I have heard the ‘listed building’ excuse more times than I can recall. That’s why I’m so proud that my chambers, 7BR, have invested in making our 18th century town house chambers on Bedford Row more accessible. The most visible sign of this is our Sesame Steps (pictured above). This allows our building to retain its look at the front of chambers with three steps in, but these steps disappear at a touch of a button revealing a platform lift which glides silently up and down, allowing barrier free access into and out of chambers. This offers me as an advocate complete freedom at work.
Our new access into chambers is synonymous with our DNA: we aim to be accessible in how we serve all of our clients, the language we use, the way we explain the legal tests and the legal processes, the way we take care of a case.

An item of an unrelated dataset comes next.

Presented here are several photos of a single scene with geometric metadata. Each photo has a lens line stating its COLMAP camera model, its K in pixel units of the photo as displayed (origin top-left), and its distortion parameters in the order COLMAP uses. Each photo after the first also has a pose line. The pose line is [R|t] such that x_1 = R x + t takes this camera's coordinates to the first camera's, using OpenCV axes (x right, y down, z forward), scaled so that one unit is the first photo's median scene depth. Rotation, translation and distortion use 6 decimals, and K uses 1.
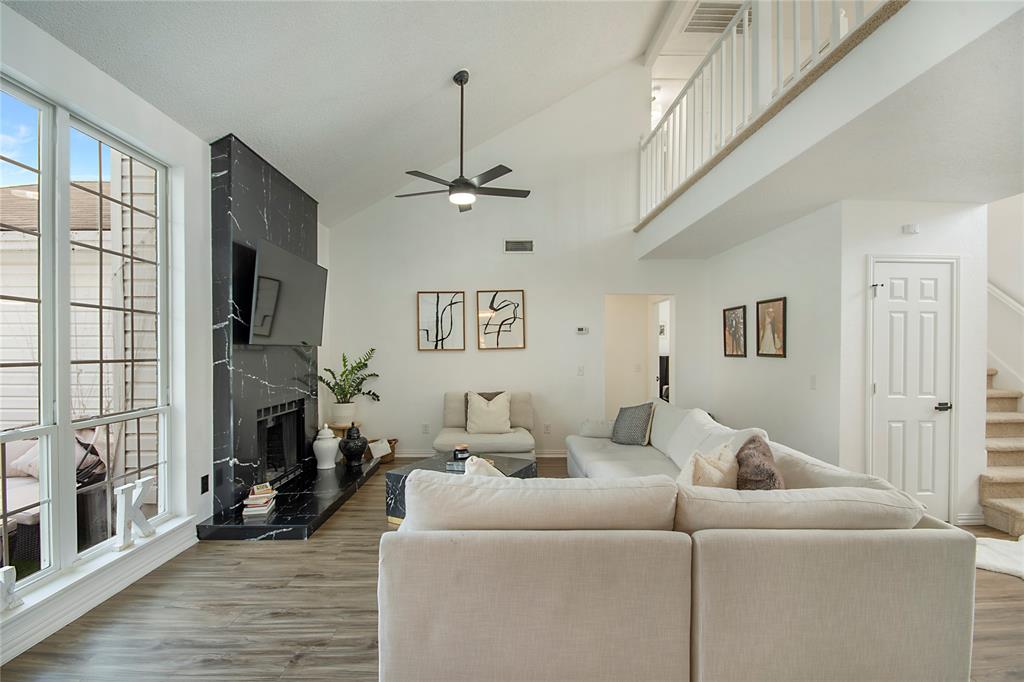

The transformation of our front-of-house access is part of our accessibility journey to become truly inclusive, while retaining the dignity of those who use our building.
Every chambers can make themselves more accessible by publishing high quality, accurate and trustworthy access information. Self-assessment often fails these tests which is why an experienced, qualified surveyor is necessary; I need to disclose this is what AccessAble provides!
A good access guide helps identify simple adjustments to make environments more equal for disabled people: installing hearing assistance at reception and in the seminar suite, improving lighting in key areas, communicating via different means; training so that you are not unwittingly discriminating. Many accessible improvements are low cost or no cost.
Something needs to change because disabled people are underrepresented at the Bar. The Office of National Statistics estimates 11.3% of the employed workforce has a declared disability. The Bar Standards Board has found only 6.3% of barristers disclose a disability. This is 5.3% of pupils.
Only three chambers invited me for interview – despite applying to the maximum number of sets at the time. How much this was due to the weakness of my own application, the strength of others or the fact that I disclosed my disability, I do not know. I am fortunate enough to have graduated from Cambridge as a prize winner and to win coveted studentships for an MPhil and PhD. I set up and established an organisation with a multi-million-pound turnover serving disabled people. At the time of my pupillage applications, I had won the National Criminal Advocacy Competition, my university moot, chaired several government and intergovernmental conferences, and been interviewed live multiple times on national media. Any latent discrimination would have been less likely had these chambers undergone disability equality training and had they been actively seeking to welcome disabled people into their set.
I am optimistic that things will change for the better because the Bar seems to be willing to address diversity and inclusion. My experience as a pupillage applicant was a decade ago. The work that 7BR have done in making chambers more accessible will, I hope, be a call to action for others. Courage calls to courage.